Compute inequality means access to high-quality, always-on AI becomes tied to how much users or companies can pay. Premium tiers and large enterprises get consistent top-tier compute; regular subscribers experience fluctuating quality depending on time of day, server load, and hidden allocation policies.
Q: What practical architecture strategies help mitigate compute volatility?
Two strategies stand out. First, design software so it can function with minimal live AI calls, using AI mostly during development rather than at runtime. Second, adopt a hybrid architecture where frontier models handle design and fine-tuning, production workloads run on smaller open-source models, and on-device AI takes over more tasks over time.
Q: Why are creative professionals so divided about AI tools?
AI creative tools threaten established workflows and revenue streams, especially for vocalists and visual artists. Figures like Diplo argue that resisting AI is futile and that professionals should focus on mastering it, while others fear the commoditization of their craft. The emerging consensus is that artistic judgment and taste still matter far more than the raw tool.
Conclusion
The Claude slowdown isn’t a bug or a one-off misconfiguration. It’s a visible crack in the surface of a much larger shift: AI has entered an era where compute availability — not just model design — dictates capability.
Three things stand out.
Compute is now the hard constraint. Internal thinking tokens, not just parameter counts, determine how “smart” a model feels day to day. Inequality is structural, not accidental — premium users, large companies, and well-capitalized providers will live in a different AI reality from everyone else. And architecture choices are becoming existential. Products built on the assumption of infinite, cheap, stable cloud intelligence are standing on quicksand.
Over the next few years, on-device AI and hybrid stacks will likely shift from optimization to necessity. Until then, the winners will be those who can navigate this gully — balancing frontier models, fragile infrastructure, and volatile performance — without promising users more than the global GPU pool can realistically deliver.
Key Takeaways
- Claude’s internal reasoning tokens dropped from thousands to hundreds per query — that’s the compute crisis showing up in your chat window.
- Compute, not model size, now defines how deep and reliable AI reasoning can be in production.

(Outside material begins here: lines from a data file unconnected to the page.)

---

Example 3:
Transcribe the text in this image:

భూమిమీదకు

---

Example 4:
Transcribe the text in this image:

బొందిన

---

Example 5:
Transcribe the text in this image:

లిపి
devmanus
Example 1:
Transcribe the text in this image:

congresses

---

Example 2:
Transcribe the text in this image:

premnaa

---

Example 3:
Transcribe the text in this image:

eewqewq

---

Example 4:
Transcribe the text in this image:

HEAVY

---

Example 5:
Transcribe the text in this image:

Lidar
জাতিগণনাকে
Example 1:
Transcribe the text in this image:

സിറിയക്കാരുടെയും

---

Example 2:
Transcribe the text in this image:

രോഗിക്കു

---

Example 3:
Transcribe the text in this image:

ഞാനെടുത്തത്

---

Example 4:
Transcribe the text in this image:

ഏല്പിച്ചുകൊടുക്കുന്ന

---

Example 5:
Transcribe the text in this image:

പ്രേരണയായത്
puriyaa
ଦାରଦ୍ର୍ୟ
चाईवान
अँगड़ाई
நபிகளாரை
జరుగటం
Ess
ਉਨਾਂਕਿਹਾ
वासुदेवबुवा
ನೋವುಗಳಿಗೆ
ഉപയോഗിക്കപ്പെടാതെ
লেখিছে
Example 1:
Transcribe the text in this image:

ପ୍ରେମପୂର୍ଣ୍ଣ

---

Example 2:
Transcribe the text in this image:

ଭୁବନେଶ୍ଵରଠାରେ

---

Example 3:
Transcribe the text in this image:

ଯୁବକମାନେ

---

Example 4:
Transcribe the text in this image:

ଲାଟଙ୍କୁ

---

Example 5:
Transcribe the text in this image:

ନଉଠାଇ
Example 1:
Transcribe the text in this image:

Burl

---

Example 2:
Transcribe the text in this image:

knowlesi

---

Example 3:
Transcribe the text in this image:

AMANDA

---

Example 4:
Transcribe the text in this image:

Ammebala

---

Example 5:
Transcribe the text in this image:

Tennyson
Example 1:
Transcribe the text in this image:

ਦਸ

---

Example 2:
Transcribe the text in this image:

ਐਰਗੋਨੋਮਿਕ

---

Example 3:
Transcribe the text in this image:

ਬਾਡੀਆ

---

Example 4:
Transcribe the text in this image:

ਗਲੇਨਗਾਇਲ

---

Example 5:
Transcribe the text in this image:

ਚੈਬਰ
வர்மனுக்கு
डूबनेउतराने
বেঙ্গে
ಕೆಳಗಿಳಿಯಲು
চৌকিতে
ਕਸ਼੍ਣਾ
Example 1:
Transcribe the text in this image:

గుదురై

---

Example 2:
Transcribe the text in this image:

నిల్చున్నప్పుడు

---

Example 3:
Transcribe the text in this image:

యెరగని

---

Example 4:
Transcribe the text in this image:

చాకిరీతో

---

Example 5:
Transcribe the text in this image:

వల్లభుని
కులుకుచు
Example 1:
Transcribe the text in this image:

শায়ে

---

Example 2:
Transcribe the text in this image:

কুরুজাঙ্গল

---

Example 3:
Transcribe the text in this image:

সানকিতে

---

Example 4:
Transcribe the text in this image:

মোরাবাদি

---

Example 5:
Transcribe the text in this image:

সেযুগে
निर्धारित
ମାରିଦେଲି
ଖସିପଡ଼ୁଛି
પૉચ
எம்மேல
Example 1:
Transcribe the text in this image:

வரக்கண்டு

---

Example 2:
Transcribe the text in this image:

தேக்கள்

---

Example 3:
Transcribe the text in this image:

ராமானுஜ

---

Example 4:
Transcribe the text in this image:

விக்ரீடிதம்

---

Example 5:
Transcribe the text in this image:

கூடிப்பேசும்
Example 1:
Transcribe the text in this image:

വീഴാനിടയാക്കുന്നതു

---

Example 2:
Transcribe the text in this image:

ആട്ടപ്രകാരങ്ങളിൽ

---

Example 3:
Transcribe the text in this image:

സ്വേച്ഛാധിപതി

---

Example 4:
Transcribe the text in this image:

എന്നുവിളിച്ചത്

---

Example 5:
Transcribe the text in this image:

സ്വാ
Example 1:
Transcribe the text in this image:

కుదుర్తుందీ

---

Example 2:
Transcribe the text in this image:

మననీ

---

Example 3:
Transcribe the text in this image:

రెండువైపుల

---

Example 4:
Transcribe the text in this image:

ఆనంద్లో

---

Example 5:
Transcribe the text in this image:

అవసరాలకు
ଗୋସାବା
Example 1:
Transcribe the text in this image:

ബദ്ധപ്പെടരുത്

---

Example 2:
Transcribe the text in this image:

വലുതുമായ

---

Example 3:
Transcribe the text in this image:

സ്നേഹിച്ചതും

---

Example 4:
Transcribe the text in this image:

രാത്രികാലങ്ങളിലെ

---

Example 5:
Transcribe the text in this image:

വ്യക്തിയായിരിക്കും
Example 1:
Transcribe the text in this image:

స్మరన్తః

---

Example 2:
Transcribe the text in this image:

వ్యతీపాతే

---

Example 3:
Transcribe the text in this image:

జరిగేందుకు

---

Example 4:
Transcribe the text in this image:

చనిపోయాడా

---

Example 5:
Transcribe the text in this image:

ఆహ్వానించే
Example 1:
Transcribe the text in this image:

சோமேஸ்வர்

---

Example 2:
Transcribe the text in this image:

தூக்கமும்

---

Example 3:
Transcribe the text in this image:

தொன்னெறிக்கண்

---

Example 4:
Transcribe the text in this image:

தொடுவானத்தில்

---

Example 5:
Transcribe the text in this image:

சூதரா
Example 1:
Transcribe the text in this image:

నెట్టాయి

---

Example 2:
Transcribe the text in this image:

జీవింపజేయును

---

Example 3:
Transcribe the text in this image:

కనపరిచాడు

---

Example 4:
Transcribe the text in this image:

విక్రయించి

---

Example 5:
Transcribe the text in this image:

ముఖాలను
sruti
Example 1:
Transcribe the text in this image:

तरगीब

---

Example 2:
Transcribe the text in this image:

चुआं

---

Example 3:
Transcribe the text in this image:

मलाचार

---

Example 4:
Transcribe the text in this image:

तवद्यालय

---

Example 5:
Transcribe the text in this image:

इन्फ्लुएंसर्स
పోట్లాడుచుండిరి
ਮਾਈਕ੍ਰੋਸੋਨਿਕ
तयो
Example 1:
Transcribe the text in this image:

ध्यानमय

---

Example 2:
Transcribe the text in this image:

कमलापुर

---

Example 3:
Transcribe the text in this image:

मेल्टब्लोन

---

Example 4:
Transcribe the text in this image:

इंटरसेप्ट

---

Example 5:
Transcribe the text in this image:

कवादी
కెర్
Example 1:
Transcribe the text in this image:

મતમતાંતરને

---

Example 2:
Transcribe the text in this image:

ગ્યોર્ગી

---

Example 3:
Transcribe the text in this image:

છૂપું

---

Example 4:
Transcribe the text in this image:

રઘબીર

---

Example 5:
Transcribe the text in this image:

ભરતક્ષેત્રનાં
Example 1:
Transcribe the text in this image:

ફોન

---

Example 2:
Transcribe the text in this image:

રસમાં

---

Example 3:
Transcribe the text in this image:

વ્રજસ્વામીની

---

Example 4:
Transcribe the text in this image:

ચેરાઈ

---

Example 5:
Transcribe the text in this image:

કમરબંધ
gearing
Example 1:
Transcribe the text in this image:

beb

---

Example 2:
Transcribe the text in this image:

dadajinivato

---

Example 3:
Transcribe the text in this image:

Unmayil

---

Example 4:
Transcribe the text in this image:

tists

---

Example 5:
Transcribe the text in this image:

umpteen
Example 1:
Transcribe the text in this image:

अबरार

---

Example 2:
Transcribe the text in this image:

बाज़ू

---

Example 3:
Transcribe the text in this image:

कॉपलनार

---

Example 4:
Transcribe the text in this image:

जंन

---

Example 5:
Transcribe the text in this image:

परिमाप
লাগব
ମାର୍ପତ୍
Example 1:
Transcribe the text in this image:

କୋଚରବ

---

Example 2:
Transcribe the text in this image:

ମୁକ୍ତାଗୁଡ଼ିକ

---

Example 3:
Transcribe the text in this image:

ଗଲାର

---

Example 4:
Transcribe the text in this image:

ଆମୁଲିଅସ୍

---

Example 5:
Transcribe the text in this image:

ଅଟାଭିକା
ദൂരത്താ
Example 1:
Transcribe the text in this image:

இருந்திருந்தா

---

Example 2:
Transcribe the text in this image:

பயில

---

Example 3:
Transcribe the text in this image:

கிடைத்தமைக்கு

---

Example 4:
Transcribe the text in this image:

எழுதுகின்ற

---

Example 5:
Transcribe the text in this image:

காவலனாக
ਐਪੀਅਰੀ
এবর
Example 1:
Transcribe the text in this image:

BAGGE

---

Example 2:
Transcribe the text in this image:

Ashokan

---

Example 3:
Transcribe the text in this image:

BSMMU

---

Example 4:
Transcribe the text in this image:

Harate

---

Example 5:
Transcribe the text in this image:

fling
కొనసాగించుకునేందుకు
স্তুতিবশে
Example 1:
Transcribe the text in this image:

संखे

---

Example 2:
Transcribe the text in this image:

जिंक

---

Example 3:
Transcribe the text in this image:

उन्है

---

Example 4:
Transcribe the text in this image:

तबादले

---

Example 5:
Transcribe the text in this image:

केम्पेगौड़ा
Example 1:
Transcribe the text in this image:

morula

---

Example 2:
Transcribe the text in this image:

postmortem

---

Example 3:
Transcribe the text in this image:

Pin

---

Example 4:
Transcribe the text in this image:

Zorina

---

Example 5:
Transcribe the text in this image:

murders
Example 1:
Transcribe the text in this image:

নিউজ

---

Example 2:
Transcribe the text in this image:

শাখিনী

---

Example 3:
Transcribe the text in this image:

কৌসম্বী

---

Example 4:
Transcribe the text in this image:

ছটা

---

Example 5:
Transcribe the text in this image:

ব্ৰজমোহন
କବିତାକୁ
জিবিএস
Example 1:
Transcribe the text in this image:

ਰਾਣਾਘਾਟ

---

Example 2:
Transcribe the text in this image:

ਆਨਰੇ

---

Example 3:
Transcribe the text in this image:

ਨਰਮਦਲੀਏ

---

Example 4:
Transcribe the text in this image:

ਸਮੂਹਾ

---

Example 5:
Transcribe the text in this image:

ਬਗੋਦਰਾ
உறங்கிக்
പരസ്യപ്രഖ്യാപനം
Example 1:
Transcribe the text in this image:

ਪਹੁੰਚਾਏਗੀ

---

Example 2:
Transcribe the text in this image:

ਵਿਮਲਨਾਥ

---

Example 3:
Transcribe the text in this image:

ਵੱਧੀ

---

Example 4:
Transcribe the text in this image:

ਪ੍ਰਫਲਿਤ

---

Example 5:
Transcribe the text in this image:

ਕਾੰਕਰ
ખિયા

- Anthropic’s Mythos and OpenAI’s Spud show how ultra-large models intensify global compute pressure.
- Data center investment and cloud partnerships have become the decisive levers in the AI platform race.
- Compute inequality is real: only high-paying users will consistently get top-tier AI performance.
- Hybrid architectures and reduced runtime AI dependence are the most practical defenses against compute volatility.
- Robotics and creative fields make the crisis tangible — turning abstract GPU shortages into visible lag, quality drift, and cultural conflict.